• Il compito: Riproduci fedelmente, nel testo sull'esclusione dal concorso per allievi finanzieri, tutto ciò che va da "La Parte, idonea" fino a "bando di concorso.".

• Testo di partenza:
CONDANNA DEL MINISTERO ECONOMIA E FINANZA PER ESCLUSIONE DALLA PROCEDURA CONCORSUALE

La Parte, idonea non vincitrice del Concorso pubblico per il reclutamento di 1250 allievi finanzieri, era stata esclusa per difetto del requisito di condotta incensurabile di cui all’ art comma 1 lettera g) del bando di concorso.
Il tar_lazio accoglie il ricorso evidenziando   “Che un tale metro valutativo non comporta alcune indebita estensione del sindacato di questo giudice in ambiti riservati alla discrezionalità dell’amministrazione potendo il giudizio della pubblica amministrazione presentarsi viziato sotto il profilo della logicità, razionalità o in quanto non adeguatamente supportato da un apparato motivazionale che dia, alla luce tutti gli elementi di fatto apprezzabili, contezza delle ragioni che ogni caso propendono – pure in presenza di episodi risalenti ad età minorile – per l’inibizione   all’accesso dell’ interessato nei ruoli di un corpo ad ordinamento militare;
Che tale limite puntualmente colto dalle interessata nel primo mezzo di gravame   è quello che si  rinviene nel provvedimento impugnato che raccordando  la determinazione di esclusione dalla procedura adottata alla condotta tenuta dalle interessata nel 2007 appare  contraddistinto da quel  automatismo casistico sopra evidenziato senza adeguatamente esplicitare le ragioni in forza delle quali tale condotta è stata ritenuta di gravità tale da fondare un giudizio pronostico di inaffidabilità, nonostante attuata in età adolescenziale connotata da una fisiologica immaturità in forma episodica e seguita-  come anche rilevato dal Tribunale per i  Minorenni nella decisione sopra  richiamata da un contegno del tutto privo di ulteriori segnali di devianza;
che, conclusivamente, il primo ad assorbente dei motivi di gravame si presenta manifestamente meritevole di condivisione in quanto fondato e il ricorso va accolto con conseguente annullamento degli atti di esclusione impugnati.”

(Dati per la stima della posa relativa)
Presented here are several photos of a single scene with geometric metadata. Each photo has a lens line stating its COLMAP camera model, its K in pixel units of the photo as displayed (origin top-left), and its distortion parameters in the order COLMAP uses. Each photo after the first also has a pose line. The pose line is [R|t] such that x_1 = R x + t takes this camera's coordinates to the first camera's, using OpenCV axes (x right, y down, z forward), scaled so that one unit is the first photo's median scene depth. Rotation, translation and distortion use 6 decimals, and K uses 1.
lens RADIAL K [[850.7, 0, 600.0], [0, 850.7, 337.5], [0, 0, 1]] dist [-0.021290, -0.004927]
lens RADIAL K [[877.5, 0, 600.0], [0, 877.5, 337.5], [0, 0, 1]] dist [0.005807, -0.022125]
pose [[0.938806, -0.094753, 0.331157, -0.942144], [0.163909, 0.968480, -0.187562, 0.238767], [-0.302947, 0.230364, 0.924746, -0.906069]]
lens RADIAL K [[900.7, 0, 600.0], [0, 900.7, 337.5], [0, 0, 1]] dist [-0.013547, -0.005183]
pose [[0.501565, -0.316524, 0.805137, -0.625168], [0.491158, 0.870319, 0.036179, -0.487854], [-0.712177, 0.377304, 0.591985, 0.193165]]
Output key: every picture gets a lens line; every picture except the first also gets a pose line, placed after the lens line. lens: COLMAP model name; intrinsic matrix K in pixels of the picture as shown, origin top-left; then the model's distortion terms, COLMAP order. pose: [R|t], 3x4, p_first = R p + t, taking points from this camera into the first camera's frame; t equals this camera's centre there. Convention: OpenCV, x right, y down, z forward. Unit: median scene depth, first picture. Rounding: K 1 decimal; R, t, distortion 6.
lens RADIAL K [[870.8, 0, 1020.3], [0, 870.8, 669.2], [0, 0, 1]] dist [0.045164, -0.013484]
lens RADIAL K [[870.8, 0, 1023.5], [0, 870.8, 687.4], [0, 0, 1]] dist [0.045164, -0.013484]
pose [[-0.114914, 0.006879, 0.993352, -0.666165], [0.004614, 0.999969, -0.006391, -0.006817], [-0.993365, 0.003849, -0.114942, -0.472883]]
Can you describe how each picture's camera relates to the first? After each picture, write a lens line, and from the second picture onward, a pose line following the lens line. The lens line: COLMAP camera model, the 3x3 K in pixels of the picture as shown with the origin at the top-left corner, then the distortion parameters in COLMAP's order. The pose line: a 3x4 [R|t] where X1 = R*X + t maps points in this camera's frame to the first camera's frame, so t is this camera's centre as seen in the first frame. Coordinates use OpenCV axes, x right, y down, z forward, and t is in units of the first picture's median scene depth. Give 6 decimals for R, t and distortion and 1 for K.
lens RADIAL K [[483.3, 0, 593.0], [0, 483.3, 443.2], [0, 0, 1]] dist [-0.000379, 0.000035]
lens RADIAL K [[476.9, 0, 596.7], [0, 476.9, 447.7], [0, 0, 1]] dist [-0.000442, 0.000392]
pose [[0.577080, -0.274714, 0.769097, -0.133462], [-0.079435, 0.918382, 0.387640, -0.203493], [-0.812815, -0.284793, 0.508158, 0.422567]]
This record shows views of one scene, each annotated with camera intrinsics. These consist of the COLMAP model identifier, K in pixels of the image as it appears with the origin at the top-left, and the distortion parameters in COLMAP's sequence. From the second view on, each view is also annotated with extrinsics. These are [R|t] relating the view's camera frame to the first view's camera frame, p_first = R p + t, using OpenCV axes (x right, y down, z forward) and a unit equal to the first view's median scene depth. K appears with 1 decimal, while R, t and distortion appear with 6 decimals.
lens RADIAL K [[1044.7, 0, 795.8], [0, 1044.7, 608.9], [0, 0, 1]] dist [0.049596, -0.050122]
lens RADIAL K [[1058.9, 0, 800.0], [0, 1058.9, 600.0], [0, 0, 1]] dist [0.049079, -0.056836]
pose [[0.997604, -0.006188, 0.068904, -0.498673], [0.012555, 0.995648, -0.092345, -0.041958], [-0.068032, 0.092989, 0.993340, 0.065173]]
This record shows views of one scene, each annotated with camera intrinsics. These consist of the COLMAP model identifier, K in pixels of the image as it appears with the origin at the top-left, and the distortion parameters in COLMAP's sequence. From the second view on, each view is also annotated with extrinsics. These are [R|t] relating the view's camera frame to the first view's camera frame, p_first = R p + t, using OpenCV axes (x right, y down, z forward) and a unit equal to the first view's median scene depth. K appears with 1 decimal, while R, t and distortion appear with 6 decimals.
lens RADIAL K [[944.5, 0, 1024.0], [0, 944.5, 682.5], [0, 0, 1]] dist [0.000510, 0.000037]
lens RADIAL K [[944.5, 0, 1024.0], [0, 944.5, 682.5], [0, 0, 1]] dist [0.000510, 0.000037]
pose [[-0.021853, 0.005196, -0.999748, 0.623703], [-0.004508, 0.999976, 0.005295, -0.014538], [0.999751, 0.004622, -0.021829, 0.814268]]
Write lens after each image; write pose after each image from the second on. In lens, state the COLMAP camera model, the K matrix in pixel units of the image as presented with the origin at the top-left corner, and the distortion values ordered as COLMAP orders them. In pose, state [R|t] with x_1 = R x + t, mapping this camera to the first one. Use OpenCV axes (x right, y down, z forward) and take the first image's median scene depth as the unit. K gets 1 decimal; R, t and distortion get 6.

• Risultato del compito:
La Parte, idonea non vincitrice del Concorso pubblico per il reclutamento di 1250 allievi finanzieri, era stata esclusa per difetto del requisito di condotta incensurabile di cui all’ art comma 1 lettera g) del bando di concorso.